As of next February, the city needs to reestablish loans to the streets fund, park improvements fund, water fund, sewer fund, refuse fund, wastewater cap reserve fund, curb and gutter fund and storm drain system fund. And the city must develop and implement a plan to repay those funds. How that will impact the general fund moving forward is currently unclear.

Other items of note

On top of adding a $6.3 million burden to their general fund, Lindsay also has until February 2022 to adopt a policy for long range financial planning that, at a minimum, identifies the forecast period for the plan, the funds it will include, efforts the city will make to increase revenues and decrease expenditures, and the frequency it will be reviewed and propose any updates to the city council.

The state auditor has already recommended that the city make prudent investments with their American Rescue Plan Act funding, by April 2022. Lindsay has already worked on at least a preliminary plan for the $3.2 million ARPA allotment. In September city staff recommended $1.4 million in their water fund, and another $600,000 in their sewer fund. With that money they hope to knock out capital improvement projects until the money runs out. Tanner added that investing in those projects helps keep rates lower for residents.

City manager Joe Tanner told the council that staff will be making a “strong push” to recommend spending $800,000 on investment for economic recovery, as well.

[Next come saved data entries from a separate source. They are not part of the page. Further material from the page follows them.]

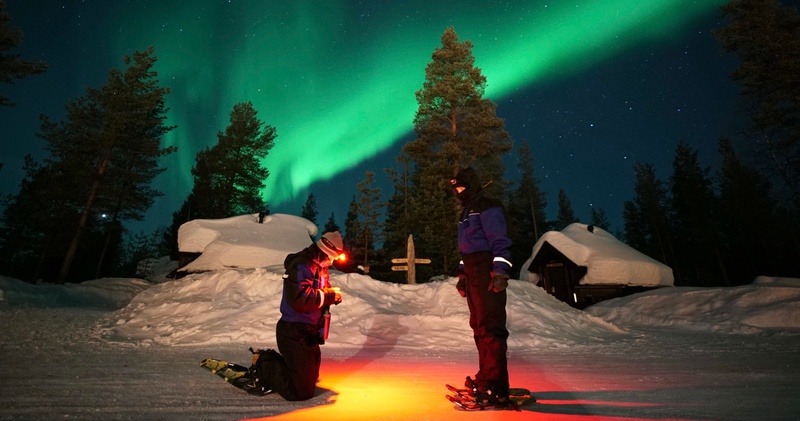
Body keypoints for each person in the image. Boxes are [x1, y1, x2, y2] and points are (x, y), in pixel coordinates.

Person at [246, 231, 345, 400]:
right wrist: (328, 295)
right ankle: (264, 363)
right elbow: (298, 300)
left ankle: (285, 367)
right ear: (327, 251)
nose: (333, 261)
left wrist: (332, 295)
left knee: (309, 381)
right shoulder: (302, 265)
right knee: (300, 392)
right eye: (333, 257)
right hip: (293, 331)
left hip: (309, 332)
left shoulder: (320, 267)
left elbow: (318, 292)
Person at [449, 167, 513, 406]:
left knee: (491, 328)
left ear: (473, 185)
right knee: (479, 327)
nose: (459, 192)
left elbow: (500, 239)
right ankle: (485, 378)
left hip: (487, 269)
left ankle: (497, 387)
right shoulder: (466, 212)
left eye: (462, 187)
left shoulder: (487, 206)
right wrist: (462, 274)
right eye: (456, 189)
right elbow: (465, 247)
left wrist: (500, 272)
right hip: (473, 270)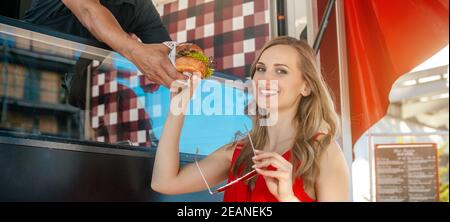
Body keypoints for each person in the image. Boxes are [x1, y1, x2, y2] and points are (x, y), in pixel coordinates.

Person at [151, 36, 350, 202]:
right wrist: (178, 107)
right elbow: (164, 182)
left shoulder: (324, 153)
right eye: (261, 69)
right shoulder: (240, 151)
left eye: (281, 71)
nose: (265, 79)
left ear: (306, 86)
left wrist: (289, 197)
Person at [23, 0, 186, 108]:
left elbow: (169, 56)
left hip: (77, 103)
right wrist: (137, 51)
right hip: (23, 79)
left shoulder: (140, 7)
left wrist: (179, 67)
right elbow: (88, 10)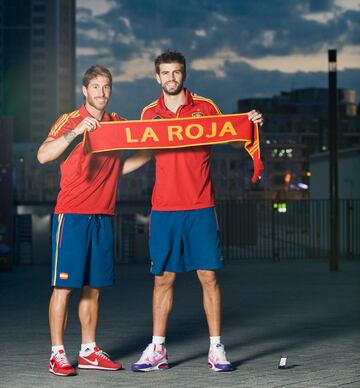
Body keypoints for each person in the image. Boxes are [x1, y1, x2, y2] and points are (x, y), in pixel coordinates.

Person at [131, 51, 264, 372]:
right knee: (162, 279)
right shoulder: (149, 113)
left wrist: (249, 124)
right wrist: (108, 173)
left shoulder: (205, 108)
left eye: (176, 72)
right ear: (157, 77)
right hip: (163, 210)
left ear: (184, 75)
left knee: (208, 277)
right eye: (165, 73)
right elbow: (143, 154)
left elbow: (232, 138)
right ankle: (158, 349)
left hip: (201, 206)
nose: (171, 78)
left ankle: (216, 348)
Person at [37, 65, 148, 376]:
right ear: (85, 91)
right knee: (63, 287)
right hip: (71, 214)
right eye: (96, 87)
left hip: (102, 214)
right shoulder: (70, 120)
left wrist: (145, 156)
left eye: (107, 86)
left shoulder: (117, 124)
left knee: (93, 288)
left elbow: (129, 160)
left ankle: (88, 350)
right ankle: (57, 353)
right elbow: (43, 156)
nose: (102, 92)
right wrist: (76, 132)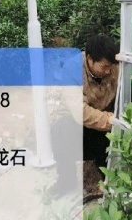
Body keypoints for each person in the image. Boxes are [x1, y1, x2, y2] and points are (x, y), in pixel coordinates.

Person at [51, 34, 119, 199]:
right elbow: (80, 112)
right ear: (89, 59)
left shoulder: (115, 65)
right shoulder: (72, 69)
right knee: (60, 131)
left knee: (108, 148)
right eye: (104, 66)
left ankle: (109, 182)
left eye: (111, 66)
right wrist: (112, 120)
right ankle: (66, 181)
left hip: (107, 120)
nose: (109, 71)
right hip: (83, 123)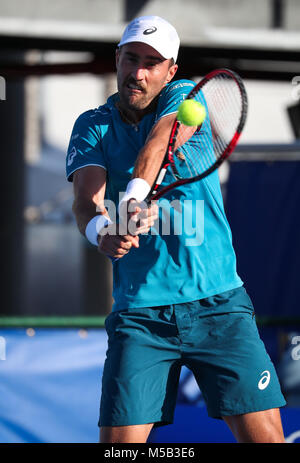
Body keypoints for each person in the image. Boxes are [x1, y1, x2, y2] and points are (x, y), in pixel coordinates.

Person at [66, 15, 286, 443]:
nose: (139, 72)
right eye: (132, 59)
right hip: (140, 316)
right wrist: (103, 232)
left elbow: (161, 140)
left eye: (152, 63)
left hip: (219, 305)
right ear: (118, 59)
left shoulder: (187, 98)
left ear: (171, 71)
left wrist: (132, 198)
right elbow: (84, 204)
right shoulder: (92, 124)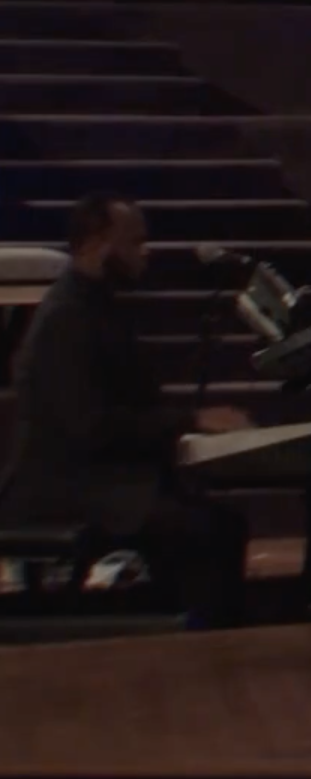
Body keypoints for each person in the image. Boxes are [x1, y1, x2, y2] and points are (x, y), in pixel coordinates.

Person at [0, 195, 252, 627]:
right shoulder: (66, 316)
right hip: (63, 486)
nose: (145, 253)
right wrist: (189, 421)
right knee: (206, 531)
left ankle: (191, 631)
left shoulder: (95, 306)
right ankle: (198, 640)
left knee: (217, 523)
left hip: (94, 477)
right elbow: (90, 427)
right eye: (134, 242)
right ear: (96, 243)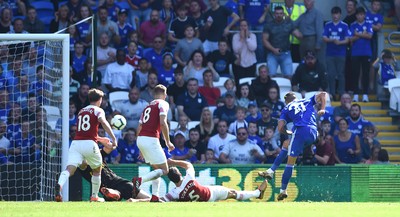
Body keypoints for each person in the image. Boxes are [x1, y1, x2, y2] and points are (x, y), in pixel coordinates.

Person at [258, 91, 327, 200]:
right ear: (296, 97)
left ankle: (282, 191)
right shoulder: (306, 100)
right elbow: (323, 94)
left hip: (301, 131)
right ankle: (270, 171)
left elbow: (280, 128)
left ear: (286, 101)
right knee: (286, 144)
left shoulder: (286, 109)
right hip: (314, 133)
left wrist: (288, 133)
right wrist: (322, 108)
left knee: (290, 162)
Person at [55, 88, 118, 202]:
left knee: (70, 169)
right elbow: (103, 122)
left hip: (76, 143)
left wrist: (98, 138)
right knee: (97, 169)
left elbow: (85, 130)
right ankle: (94, 196)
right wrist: (113, 138)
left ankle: (60, 184)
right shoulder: (98, 110)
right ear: (99, 99)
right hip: (89, 144)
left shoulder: (81, 111)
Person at [132, 84, 175, 202]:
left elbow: (139, 126)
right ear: (165, 95)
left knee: (157, 169)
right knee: (165, 170)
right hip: (151, 139)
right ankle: (139, 180)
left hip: (141, 139)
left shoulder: (147, 106)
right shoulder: (163, 103)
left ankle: (155, 196)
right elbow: (163, 123)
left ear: (153, 94)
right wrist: (168, 142)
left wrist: (140, 148)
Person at [161, 160, 268, 201]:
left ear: (171, 180)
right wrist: (171, 161)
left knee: (232, 194)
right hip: (211, 193)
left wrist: (146, 200)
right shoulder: (188, 178)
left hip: (203, 201)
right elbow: (188, 164)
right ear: (180, 173)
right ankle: (257, 193)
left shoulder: (174, 193)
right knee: (233, 193)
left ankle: (257, 193)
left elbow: (162, 200)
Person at [79, 142, 150, 201]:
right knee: (149, 199)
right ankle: (113, 193)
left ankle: (115, 194)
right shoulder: (81, 165)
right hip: (110, 185)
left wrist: (99, 138)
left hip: (119, 183)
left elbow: (111, 147)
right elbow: (83, 163)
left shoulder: (98, 156)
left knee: (149, 199)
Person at [263, 5, 302, 78]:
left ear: (283, 14)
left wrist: (308, 34)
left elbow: (298, 35)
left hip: (286, 54)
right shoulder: (268, 25)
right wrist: (273, 50)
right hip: (272, 54)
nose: (279, 15)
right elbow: (264, 40)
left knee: (289, 77)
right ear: (274, 14)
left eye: (281, 13)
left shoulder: (288, 24)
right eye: (277, 13)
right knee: (271, 76)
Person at [323, 6, 350, 98]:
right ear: (332, 14)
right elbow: (324, 38)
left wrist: (339, 42)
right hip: (330, 53)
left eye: (337, 14)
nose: (335, 16)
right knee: (330, 74)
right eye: (334, 14)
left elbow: (347, 40)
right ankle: (332, 93)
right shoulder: (327, 25)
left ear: (340, 14)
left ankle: (341, 92)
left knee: (341, 73)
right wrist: (332, 40)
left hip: (341, 53)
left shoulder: (344, 25)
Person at [349, 7, 373, 102]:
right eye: (358, 14)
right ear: (356, 15)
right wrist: (363, 34)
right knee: (355, 73)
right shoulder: (353, 25)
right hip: (355, 53)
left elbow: (370, 36)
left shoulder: (368, 24)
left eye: (362, 14)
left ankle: (365, 95)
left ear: (364, 15)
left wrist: (357, 34)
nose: (360, 16)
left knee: (365, 74)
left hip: (366, 52)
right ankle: (355, 94)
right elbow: (351, 39)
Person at [232, 19, 257, 86]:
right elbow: (236, 50)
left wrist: (247, 38)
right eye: (241, 26)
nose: (243, 28)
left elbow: (253, 48)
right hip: (239, 64)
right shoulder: (235, 36)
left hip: (251, 63)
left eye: (245, 26)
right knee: (240, 83)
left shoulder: (252, 36)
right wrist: (241, 39)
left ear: (248, 26)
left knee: (250, 83)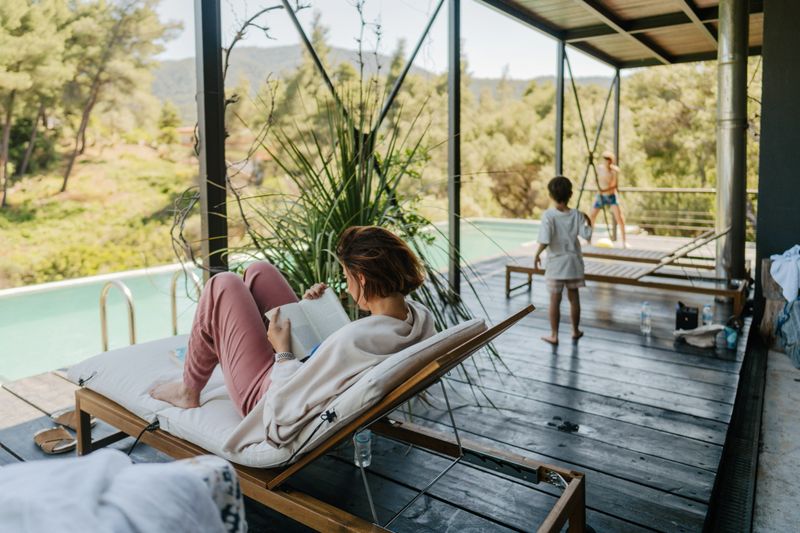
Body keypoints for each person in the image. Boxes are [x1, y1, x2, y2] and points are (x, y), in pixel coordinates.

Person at [150, 226, 435, 442]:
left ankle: (188, 391)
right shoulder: (415, 319)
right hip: (308, 369)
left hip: (267, 394)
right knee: (260, 272)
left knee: (222, 284)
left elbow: (282, 411)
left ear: (361, 279)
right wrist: (314, 312)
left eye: (348, 277)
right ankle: (283, 320)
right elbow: (344, 354)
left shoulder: (355, 340)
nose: (347, 287)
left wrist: (283, 351)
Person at [534, 176, 593, 346]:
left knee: (555, 299)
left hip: (556, 265)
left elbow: (545, 240)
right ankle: (575, 330)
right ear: (571, 194)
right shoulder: (577, 215)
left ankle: (554, 335)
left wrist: (537, 254)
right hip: (573, 264)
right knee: (574, 298)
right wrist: (587, 220)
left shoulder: (549, 216)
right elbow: (587, 235)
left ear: (551, 195)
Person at [589, 150, 627, 248]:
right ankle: (589, 239)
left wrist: (604, 190)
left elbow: (614, 186)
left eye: (608, 159)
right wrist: (598, 188)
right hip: (600, 196)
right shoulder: (599, 169)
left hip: (611, 196)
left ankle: (624, 242)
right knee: (592, 216)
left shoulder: (615, 171)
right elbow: (595, 180)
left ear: (611, 161)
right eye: (605, 159)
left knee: (619, 217)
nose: (606, 161)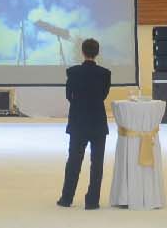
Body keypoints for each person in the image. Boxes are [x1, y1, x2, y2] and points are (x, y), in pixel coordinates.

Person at [59, 38, 112, 209]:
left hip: (78, 121)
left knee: (74, 161)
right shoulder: (105, 73)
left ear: (82, 52)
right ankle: (92, 201)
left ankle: (66, 198)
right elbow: (103, 95)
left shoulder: (72, 72)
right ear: (97, 53)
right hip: (98, 122)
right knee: (97, 163)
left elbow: (69, 96)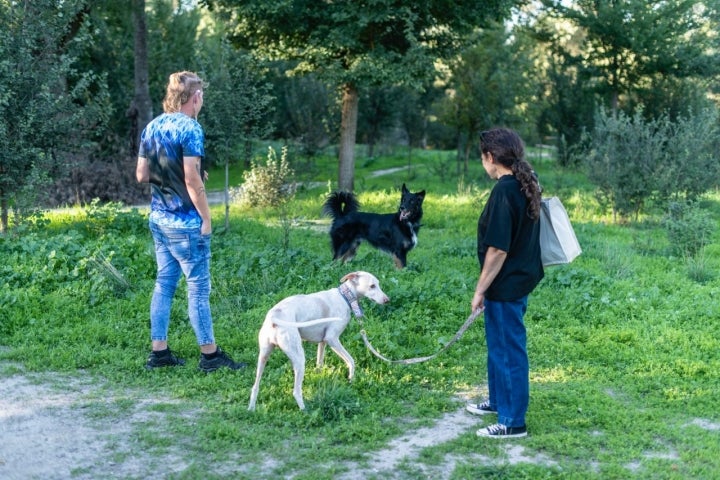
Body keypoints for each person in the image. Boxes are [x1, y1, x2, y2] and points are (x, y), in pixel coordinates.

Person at [136, 71, 246, 373]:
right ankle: (210, 356)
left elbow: (142, 175)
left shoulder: (152, 126)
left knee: (164, 284)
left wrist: (177, 178)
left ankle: (159, 353)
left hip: (159, 220)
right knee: (197, 289)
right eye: (202, 97)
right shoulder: (191, 128)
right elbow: (190, 178)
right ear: (195, 98)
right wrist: (206, 218)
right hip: (186, 226)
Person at [466, 128, 544, 438]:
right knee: (498, 345)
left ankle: (513, 422)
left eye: (481, 157)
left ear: (490, 158)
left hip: (506, 284)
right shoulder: (523, 184)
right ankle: (500, 401)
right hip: (515, 281)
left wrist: (480, 290)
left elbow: (498, 250)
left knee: (508, 350)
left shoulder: (504, 191)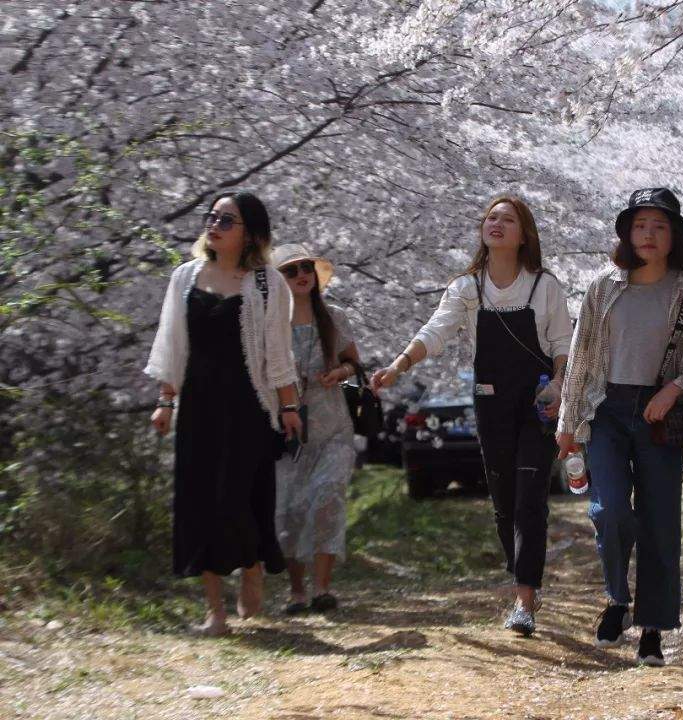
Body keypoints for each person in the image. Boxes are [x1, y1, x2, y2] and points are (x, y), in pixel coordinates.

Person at [371, 195, 573, 637]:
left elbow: (563, 344)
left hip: (537, 404)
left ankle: (523, 598)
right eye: (491, 217)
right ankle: (522, 574)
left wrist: (558, 385)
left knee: (528, 499)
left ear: (524, 235)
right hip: (491, 401)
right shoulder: (467, 288)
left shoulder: (545, 286)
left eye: (508, 218)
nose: (496, 223)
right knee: (503, 503)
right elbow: (435, 332)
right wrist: (399, 365)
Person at [557, 187, 683, 667]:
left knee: (659, 520)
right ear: (626, 234)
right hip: (607, 409)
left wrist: (675, 389)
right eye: (639, 226)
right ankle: (617, 598)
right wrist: (567, 424)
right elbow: (582, 359)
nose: (648, 235)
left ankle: (653, 629)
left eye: (659, 226)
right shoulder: (602, 288)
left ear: (675, 236)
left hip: (660, 418)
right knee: (609, 510)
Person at [146, 191, 302, 636]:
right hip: (199, 406)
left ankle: (251, 563)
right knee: (199, 503)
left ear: (250, 233)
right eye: (212, 217)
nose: (214, 225)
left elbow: (277, 353)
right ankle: (214, 611)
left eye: (226, 220)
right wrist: (165, 401)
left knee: (239, 500)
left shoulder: (268, 283)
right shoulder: (184, 278)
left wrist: (288, 406)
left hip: (249, 407)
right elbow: (172, 344)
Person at [272, 244, 362, 615]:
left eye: (305, 268)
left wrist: (338, 373)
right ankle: (296, 591)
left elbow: (355, 365)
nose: (300, 276)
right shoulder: (269, 323)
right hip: (286, 428)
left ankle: (323, 588)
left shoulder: (335, 317)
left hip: (332, 423)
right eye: (290, 271)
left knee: (328, 497)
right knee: (290, 509)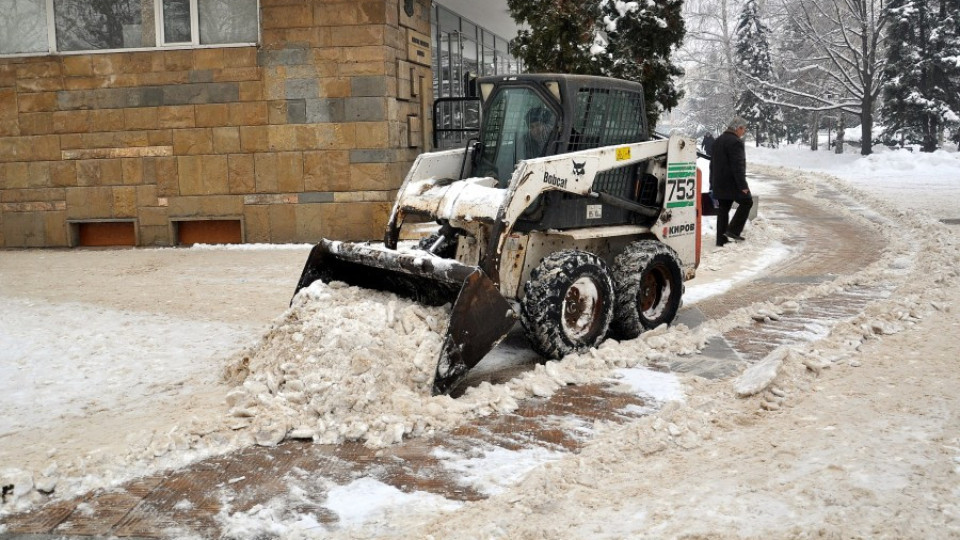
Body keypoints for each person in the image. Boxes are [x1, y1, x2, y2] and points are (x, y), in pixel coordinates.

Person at [709, 116, 752, 246]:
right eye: (743, 129)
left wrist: (712, 183)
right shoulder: (736, 142)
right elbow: (738, 166)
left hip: (719, 183)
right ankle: (733, 231)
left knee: (723, 209)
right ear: (738, 128)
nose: (743, 132)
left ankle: (720, 239)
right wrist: (743, 186)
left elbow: (712, 165)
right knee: (747, 202)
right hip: (732, 184)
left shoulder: (718, 141)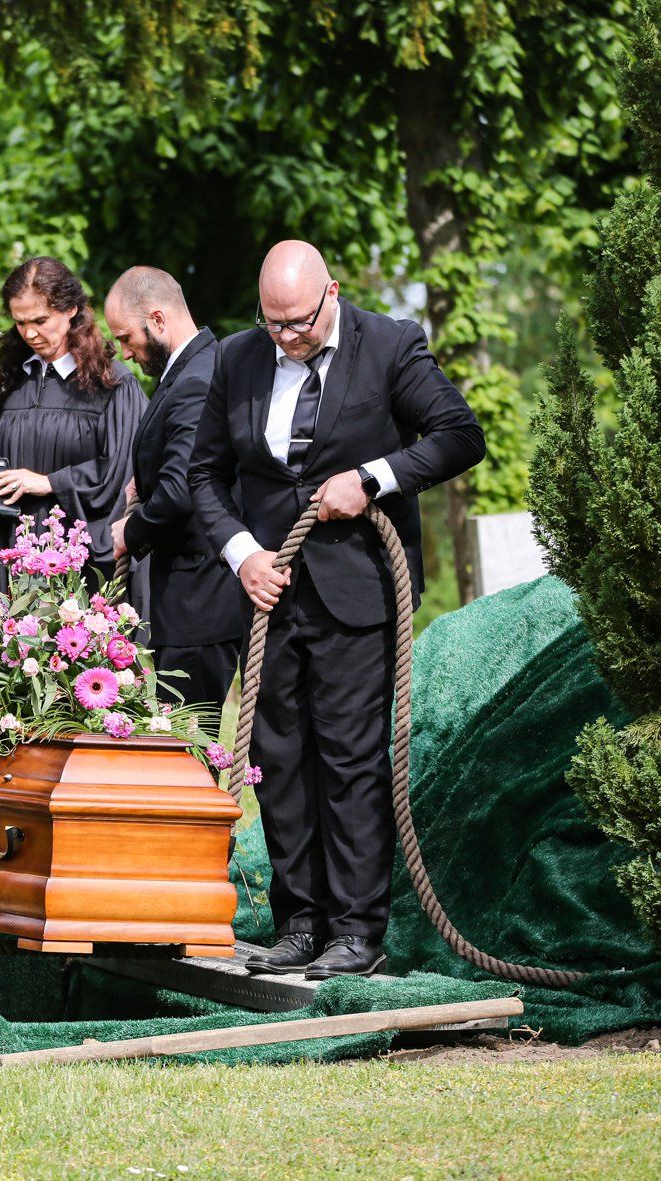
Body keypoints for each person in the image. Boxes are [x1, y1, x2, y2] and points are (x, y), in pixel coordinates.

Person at [189, 240, 484, 979]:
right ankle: (299, 922)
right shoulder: (237, 359)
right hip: (270, 595)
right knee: (278, 760)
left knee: (348, 760)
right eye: (272, 323)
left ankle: (356, 929)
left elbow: (458, 436)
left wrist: (374, 478)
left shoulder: (390, 346)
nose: (285, 338)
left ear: (333, 293)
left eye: (297, 322)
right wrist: (242, 553)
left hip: (357, 593)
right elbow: (203, 475)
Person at [0, 256, 144, 585]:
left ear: (71, 310)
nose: (30, 333)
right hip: (10, 560)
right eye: (20, 322)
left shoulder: (112, 385)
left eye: (41, 320)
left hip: (78, 565)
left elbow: (125, 474)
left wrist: (50, 483)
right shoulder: (8, 388)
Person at [102, 266, 241, 715]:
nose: (124, 353)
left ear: (158, 320)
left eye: (126, 337)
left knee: (189, 745)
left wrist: (130, 531)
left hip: (199, 598)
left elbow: (183, 489)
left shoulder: (197, 379)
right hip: (188, 596)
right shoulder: (192, 368)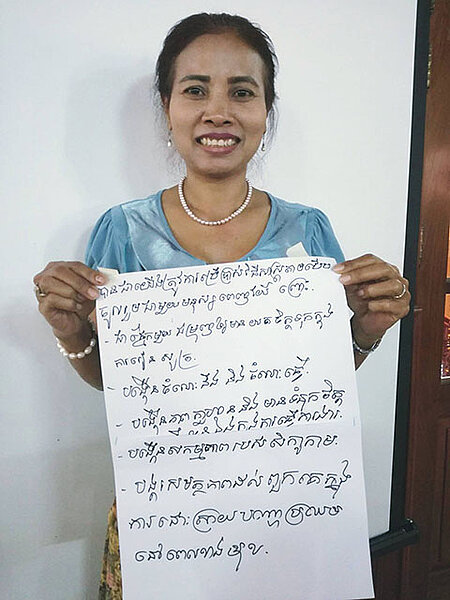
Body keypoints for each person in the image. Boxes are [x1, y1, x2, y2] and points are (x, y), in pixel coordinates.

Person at [33, 13, 410, 599]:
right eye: (195, 90)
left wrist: (366, 331)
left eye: (242, 91)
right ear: (167, 107)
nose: (218, 111)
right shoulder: (124, 230)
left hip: (284, 511)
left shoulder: (306, 231)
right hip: (164, 516)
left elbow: (316, 384)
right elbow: (116, 381)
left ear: (266, 110)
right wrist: (70, 332)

By June 2022 the city needs to maintain “adequate balances” in their enterprise funds for significant purchases on capital expenditures. One of them might be a new well or other water treatment projects. In the recent past the city has struggled to repair or replace municipal wells.

Most of the work the state auditor has recommended the city work on, is due by August 2022. The first change the auditor wants Lindsay to make is utility fund transfers that comply with state law. “Lindsay should perform a study to determine the appropriate level of funding from its utility funds for that program by August 2022 and update that study every three to five years,” a city staff report states.

In order to ensure the city is charging an appropriate rate for their services, the state auditor suggested that the city conduct surveys to ensure their fees are in line. “For any fees or rates that do not cover the costs of their related services, consider increasing those fees or rates, including a phased approach for large increases. For any fees or rates that are above the cost to provide the related service, consider reducing those fees or rates,” a staff report stated.

One of the biggest obstacles to long term sustainability for Lindsay, but really any city in California, is public pension obligations. The state auditor is suggesting the city should consider requiring current employees to begin contributing to their future cost of retirement health care benefits.

Lastly, the city was pressed on their police and fire department combination. Lindsay has had their officers pulling double duty as fire fighters for a long time. Initially as a way to save money, the state auditor is asking how effective it really is. By August the city will have to evaluate the effectiveness of using a combined police and fire department and make any necessary changes.

In addition, Lindsay will have to ensure that all public safety officers receive any necessary training within six months of employment beginning in August 2022. That includes any public safety officers who are expected to respond to fires or emergencies.